Standard & Poor's said it assigned its single-'A'-minus issuer credit rating to Compania General de Electricidad SA (CGE). The outlook is stable. CGE's rating reflects the combined credit profile of its low risk Chilean distribution operations and electricity distribution in Argentina. CGE is Chile's second largest electricity distributor, providing approximately 22% of energy demand in Chile. The company services about 970,000 customers, covering parts of the Santiago metropolitan area and southern Chile. The stable outlook anticipates the completion of a $60 million equity issue currently in progress, resulting in improved debt protection measures. A larger portion of earnings is expected to come from Chilean operations as profitability and growth from domestic operations is expected to outpace that of nonChilean investments, Standard & Poor's said.

Mechanical Technology Inc. reported Beacon Power Corp. has filed a registration statement with the US Securities and Exchange Commission for a proposed initial public offering of its common stock. MTI owns a minority interest in Beacon, which designs, manufactures, and markets advanced flywheel technology products. The lead underwriter for the offering will be Salomon Smith Barney Inc., and the comanagers will be Banc of America Securities LLC and CIBC World Markets Corp.

Peoples Energy Corp. said it is making a $5 million investment in EnerTech Capital Partners II LP, taking the fund's total committed capital to $235 million. EnerTech Capital Partners is a private equity firm specializing in investment opportunities associated with the deregulation and resulting convergence of the energy, utility, and telecommunications industries. In addition to Peoples Energy, other corporate investors in EnerTech Capital Partners II include Safeguard Scientifics Inc.; Conectiv; Dynegy Inc.; Electricite de France; Exelon Capital Partners, a unit of PECO Energy Co.; Finland's Fortum Corp.; GPU Inc.; Indianapolis Power & Light Co.; Orion New Zealand Ltd.; Hunt Power; and France's TotalFinaElf SA.

========================================

Work required:
Transcribe the part of the business news briefs starting at "Mechanical Technology Inc." and ending at "World Markets Corp.".

(Dataset records)

========================================

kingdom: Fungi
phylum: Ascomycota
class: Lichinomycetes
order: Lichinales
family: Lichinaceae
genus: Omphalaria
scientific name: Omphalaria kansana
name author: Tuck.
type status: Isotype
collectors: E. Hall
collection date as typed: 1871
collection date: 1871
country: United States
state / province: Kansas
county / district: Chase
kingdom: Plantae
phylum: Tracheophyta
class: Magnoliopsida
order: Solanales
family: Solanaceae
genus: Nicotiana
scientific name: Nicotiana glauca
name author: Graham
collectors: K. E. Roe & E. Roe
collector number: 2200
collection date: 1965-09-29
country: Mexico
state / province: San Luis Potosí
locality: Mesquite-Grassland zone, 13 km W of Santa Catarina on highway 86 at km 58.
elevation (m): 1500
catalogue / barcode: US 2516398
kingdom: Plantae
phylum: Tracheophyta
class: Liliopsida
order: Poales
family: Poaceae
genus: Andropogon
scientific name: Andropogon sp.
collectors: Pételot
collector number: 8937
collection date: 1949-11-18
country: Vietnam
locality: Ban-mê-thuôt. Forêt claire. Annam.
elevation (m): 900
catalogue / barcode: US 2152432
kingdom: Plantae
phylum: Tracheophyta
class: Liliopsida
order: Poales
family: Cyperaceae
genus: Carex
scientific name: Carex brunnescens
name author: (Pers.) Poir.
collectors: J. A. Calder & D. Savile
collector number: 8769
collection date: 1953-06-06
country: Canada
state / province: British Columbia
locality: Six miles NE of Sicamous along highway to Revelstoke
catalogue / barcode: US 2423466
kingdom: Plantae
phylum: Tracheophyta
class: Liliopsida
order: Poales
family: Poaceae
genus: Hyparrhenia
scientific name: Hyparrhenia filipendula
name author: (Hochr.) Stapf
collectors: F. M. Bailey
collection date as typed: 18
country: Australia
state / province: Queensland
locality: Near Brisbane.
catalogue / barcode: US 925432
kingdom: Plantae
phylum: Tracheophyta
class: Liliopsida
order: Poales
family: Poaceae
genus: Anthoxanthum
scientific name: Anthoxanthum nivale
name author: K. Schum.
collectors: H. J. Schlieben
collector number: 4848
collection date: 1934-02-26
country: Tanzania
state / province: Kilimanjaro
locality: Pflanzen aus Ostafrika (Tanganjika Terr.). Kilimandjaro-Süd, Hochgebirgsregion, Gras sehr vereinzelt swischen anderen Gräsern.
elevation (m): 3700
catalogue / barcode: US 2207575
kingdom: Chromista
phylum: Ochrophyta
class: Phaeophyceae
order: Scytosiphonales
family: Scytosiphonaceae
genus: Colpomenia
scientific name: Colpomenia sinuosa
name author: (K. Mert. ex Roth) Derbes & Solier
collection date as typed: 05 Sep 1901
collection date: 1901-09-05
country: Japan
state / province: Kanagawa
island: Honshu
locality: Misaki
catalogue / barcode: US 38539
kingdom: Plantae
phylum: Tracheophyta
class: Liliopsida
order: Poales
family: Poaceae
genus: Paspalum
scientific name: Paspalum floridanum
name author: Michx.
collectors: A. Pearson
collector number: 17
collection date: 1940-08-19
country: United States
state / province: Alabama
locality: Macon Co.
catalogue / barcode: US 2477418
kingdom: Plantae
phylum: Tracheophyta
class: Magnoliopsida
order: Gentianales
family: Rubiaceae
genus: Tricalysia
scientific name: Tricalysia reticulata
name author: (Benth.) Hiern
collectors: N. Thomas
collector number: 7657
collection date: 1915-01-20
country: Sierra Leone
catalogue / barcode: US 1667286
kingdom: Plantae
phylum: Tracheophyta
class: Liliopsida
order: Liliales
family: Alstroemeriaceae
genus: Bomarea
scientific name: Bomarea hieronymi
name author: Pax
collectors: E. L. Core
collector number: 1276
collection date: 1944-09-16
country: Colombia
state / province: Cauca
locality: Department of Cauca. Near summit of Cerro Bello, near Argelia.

========================================

The completed task:
Mechanical Technology Inc. reported Beacon Power Corp. has filed a registration statement with the US Securities and Exchange Commission for a proposed initial public offering of its common stock. MTI owns a minority interest in Beacon, which designs, manufactures, and markets advanced flywheel technology products. The lead underwriter for the offering will be Salomon Smith Barney Inc., and the comanagers will be Banc of America Securities LLC and CIBC World Markets Corp.